Агент, известный как «Зеленый принц», согласился работать во многом из желания обезопасить отца (в итоге того удалось спасти от уничтожения). Но долго лгать близким могут немногие. В какой-то момент принявший христианство Масаб Хасан Юсеф решил выйти из игры. Дальше случилось то, чему не удивятся читатели романов Джона Ле Карре: разведка его бросила. Бывший агент оказался в Америке, где ему, после нелестной характеристики от израильских спецслужб, отказали в убежище. Накануне суда, который должен был закончиться высылкой (и неминуемой гибелью в Европе), случилось чудо. На помощь Масабу отправился его бывший куратор из Шин-Бета, уже уволенный из органов Гонен Бен-Ицхак. Перед отлетом Гонен поставил бывшее руководство в известность о своем решении поддержать экс-агента. Реакции не было, что разведчик счел добрым знаком: уклоняясь от помощи, Шин-Бет не мешал ее оказывать другим. Хеппи-энд получился относительным: из Америки не выслали, автобиография «Сын ХАМАСа» вышла, но семья от Масаба отказалась, из-за непрекращающихся угроз ему приходится постоянно менять место жительства, а визу на посещение Израиля, где, по идее, Масаб должен приниматься как герой, ему дают с трудом.

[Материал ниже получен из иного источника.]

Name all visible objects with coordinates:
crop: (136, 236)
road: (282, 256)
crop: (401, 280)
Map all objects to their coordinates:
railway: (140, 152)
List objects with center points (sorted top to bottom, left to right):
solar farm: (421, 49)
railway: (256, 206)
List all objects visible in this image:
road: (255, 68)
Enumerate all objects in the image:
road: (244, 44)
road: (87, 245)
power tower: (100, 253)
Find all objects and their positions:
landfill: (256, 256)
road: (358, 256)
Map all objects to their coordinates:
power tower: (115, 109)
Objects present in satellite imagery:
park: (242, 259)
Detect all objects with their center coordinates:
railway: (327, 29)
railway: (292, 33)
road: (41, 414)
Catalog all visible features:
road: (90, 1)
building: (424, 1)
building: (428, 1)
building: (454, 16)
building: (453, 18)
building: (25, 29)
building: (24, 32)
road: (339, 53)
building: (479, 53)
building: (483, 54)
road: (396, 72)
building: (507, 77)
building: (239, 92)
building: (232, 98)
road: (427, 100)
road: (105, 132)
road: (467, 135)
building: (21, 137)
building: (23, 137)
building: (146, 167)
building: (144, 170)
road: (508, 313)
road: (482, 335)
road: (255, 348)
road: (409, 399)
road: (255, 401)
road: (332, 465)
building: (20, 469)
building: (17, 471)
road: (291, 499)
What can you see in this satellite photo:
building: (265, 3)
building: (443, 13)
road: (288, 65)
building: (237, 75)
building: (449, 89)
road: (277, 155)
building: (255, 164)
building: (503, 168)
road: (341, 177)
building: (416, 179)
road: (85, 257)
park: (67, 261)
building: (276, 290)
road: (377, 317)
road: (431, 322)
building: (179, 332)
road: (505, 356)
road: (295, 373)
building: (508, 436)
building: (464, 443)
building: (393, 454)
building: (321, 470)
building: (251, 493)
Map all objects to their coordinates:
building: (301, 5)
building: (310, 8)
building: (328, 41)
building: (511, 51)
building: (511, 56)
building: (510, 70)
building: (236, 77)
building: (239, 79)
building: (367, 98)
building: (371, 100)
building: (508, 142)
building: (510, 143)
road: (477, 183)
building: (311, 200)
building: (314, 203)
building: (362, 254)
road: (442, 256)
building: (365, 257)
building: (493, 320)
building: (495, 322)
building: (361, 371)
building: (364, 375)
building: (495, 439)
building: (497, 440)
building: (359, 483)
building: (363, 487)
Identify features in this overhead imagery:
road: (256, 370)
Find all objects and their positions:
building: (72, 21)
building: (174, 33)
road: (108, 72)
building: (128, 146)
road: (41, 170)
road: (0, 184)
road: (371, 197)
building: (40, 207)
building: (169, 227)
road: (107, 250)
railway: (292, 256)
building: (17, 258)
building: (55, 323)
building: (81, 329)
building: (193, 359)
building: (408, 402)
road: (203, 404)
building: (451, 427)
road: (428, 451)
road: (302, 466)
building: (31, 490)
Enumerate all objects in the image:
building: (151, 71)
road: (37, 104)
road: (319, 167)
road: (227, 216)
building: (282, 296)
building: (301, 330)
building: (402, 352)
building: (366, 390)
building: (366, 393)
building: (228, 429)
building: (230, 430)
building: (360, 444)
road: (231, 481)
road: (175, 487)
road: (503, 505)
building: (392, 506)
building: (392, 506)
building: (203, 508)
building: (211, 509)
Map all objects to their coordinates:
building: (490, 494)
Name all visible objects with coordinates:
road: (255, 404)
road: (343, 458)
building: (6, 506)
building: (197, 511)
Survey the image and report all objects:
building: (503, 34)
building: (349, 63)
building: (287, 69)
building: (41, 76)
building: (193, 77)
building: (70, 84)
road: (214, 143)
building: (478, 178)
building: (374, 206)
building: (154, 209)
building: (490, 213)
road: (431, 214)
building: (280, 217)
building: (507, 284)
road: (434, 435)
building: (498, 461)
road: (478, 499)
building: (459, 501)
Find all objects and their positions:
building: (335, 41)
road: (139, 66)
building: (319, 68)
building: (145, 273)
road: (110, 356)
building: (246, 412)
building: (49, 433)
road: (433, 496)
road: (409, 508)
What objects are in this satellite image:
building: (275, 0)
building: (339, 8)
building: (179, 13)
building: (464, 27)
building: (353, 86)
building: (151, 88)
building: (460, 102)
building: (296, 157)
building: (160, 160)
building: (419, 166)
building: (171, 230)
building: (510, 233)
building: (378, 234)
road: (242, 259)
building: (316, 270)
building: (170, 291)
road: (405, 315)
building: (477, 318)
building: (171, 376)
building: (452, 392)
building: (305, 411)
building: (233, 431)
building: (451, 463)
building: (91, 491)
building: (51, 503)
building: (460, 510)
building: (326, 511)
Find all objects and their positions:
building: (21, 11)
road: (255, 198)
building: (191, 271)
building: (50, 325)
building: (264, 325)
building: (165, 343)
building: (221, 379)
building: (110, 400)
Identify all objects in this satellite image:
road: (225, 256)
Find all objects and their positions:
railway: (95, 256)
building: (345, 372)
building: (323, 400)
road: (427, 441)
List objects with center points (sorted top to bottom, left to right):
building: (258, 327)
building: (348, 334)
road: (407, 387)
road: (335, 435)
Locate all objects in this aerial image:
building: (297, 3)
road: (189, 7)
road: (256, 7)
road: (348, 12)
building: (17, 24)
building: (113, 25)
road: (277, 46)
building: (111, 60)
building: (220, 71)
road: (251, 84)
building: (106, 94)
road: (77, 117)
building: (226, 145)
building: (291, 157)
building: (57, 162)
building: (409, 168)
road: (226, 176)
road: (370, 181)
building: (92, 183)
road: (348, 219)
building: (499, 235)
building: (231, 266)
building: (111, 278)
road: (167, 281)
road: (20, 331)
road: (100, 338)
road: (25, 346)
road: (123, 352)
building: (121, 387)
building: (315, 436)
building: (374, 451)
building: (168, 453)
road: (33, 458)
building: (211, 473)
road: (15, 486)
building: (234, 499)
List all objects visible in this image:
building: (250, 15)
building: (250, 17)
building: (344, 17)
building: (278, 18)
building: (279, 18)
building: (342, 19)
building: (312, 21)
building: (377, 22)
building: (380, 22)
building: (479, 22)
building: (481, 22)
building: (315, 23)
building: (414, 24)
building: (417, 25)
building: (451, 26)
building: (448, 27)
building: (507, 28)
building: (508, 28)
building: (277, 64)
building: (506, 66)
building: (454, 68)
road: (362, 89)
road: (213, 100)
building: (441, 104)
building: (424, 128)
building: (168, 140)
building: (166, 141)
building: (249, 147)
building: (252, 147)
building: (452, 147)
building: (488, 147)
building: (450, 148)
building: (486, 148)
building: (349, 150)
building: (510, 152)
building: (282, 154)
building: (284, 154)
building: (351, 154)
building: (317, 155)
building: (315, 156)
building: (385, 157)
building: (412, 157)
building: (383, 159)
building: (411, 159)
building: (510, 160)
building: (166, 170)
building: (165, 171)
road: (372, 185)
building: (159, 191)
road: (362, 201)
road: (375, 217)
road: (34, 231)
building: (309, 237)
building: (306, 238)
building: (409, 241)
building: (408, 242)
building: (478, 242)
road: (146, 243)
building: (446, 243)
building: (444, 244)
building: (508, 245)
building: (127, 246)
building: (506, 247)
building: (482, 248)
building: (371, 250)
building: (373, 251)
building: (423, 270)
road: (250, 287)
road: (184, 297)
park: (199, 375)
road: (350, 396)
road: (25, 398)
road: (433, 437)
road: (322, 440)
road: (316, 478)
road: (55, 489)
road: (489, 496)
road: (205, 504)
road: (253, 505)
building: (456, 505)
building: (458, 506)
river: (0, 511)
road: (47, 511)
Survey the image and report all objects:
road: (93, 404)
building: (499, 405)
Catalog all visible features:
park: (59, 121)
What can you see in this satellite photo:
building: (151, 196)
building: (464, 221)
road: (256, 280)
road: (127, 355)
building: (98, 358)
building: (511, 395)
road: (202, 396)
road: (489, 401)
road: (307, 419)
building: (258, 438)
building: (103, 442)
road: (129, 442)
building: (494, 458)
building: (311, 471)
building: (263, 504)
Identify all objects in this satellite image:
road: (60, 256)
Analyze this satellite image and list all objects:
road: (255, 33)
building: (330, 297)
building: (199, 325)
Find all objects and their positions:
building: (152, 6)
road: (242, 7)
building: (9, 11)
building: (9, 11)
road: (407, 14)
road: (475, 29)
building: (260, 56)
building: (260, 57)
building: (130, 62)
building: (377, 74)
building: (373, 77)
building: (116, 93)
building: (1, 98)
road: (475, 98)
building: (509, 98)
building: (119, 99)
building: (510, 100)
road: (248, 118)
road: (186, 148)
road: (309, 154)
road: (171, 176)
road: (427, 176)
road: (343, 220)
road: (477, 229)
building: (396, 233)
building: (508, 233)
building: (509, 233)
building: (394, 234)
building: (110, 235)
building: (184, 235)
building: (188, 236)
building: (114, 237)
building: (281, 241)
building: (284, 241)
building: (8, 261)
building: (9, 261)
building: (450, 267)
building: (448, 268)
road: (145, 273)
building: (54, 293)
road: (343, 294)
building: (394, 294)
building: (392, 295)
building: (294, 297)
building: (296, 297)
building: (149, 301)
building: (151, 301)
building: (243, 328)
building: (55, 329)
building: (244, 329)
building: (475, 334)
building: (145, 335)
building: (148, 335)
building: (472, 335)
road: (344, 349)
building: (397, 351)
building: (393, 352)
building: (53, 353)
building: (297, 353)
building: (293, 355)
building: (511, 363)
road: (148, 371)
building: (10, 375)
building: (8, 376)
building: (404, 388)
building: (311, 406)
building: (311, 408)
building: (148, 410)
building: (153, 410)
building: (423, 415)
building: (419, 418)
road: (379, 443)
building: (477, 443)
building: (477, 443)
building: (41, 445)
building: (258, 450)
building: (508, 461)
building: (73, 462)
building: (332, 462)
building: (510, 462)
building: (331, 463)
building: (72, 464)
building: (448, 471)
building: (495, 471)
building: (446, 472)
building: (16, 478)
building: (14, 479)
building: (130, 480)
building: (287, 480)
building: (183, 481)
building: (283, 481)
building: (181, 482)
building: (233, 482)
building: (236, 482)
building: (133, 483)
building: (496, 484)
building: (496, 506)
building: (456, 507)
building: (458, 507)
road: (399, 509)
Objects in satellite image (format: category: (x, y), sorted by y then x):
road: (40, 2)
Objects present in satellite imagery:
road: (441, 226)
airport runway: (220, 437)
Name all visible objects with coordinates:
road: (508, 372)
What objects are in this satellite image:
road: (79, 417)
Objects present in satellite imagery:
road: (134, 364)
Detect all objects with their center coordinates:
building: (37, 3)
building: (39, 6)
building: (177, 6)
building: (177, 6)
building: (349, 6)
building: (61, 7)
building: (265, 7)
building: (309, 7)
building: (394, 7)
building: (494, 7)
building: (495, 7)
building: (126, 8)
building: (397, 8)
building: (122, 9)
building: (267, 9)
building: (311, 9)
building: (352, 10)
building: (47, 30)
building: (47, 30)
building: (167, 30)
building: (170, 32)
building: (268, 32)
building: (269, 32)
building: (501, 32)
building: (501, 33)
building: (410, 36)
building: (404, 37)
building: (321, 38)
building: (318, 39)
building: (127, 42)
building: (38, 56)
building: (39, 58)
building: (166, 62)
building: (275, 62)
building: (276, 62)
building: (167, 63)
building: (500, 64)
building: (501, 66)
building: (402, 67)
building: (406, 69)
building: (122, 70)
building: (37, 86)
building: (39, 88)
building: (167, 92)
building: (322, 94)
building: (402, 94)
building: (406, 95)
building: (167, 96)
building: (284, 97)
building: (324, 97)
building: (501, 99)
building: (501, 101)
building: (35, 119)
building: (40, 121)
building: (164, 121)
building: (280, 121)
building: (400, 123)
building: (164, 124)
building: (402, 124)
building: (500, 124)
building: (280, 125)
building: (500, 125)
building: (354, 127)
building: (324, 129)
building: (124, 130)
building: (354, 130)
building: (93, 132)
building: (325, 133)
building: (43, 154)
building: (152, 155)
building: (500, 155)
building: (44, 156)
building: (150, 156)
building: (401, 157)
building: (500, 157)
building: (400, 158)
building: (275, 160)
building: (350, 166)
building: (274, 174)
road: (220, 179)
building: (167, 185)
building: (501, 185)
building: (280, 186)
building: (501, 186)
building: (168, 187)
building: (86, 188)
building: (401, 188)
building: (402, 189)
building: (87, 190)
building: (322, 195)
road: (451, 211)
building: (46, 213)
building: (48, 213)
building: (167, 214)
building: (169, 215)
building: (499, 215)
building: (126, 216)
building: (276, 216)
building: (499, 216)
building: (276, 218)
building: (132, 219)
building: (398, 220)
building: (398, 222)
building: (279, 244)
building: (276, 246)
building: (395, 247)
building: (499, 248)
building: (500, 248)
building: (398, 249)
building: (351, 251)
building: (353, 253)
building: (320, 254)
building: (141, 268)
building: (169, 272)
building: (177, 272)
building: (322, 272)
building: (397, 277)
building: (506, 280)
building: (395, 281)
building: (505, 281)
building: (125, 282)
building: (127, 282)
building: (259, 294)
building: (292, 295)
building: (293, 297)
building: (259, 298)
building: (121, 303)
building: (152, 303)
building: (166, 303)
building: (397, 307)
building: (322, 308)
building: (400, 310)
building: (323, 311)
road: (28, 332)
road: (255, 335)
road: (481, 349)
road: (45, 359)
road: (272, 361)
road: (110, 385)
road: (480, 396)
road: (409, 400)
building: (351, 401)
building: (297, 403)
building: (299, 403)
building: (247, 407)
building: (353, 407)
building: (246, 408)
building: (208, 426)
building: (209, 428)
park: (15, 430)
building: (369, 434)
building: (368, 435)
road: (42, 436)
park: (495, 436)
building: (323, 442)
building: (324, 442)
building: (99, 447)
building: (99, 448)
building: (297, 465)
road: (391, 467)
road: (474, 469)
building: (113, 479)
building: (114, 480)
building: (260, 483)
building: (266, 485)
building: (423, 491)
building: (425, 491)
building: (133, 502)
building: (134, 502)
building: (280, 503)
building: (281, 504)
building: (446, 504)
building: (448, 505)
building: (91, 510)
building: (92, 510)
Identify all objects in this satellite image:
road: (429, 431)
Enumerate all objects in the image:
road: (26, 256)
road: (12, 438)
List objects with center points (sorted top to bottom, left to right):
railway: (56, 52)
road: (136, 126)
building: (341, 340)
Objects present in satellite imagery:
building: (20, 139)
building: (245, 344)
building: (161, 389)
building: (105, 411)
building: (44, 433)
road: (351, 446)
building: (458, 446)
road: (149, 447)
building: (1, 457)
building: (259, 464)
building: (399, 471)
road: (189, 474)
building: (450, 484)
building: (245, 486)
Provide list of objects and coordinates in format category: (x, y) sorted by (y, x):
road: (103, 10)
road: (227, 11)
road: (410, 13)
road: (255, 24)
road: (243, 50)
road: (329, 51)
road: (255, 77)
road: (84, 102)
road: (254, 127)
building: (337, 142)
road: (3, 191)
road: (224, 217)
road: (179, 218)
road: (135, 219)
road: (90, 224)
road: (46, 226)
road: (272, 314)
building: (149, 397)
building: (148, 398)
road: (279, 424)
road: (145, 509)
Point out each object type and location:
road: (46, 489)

Ширман и раньше снимал о рыцарях плаща и кинжала, его много чем награжденного «Шпиона в шампанском» (2008) теперь показывают в учебных целях будущим разведчикам, чтобы увлеченность работой не уничтожала в них чувство реальности. У «Зеленого принца» тоже большое будущее, и, судя по бурной полемике в самом Израиле, где, говорят, его массово смотрят все агенты спецслужб, отличное настоящее. На фестивале в Москве лента получила приз зрительских симпатий.

Рынок как рынок

Прокат документальных фильмов приносит прибыль. Самые успешные неигровые ленты собирают по 30–50 млн долларов, рекорд принадлежит «Фаренгейту 9/11» Майкла Мура – почти 200 млн, при том что производство начинается всего с 50 000–100 000 долларов, а самые дорогие картины редко обходятся их создателям в 800 000 – 1 млн долларов. Эти цифры, пусть и в опосредованной форме, говорят не только о финансовом, но и содержательном успехе документального кино во всем мире, кроме России. У нас такие фильмы не только не идут в кинотеатрах – их даже не показывают по телевидению. Хотя, по сути, документальное кино – типичный телевизионный жанр, отличающийся от привычных телепрограмм разве что бюджетом (что не смертельно) и большей художественностью (что, конечно, обидно). Многие из этих фильмов снимаются по уже ставшими бестселлерами книгам, что лишает их, быть может, информационной новизны, но придает глубину, которой так не хватает телевидению. Их отсутствие в общественной жизни страны – очередной признак перекоса общей архитектуры публичного, доказательство того, что что-то пошло у нас не так даже в кино, важнейшем из всех искусств.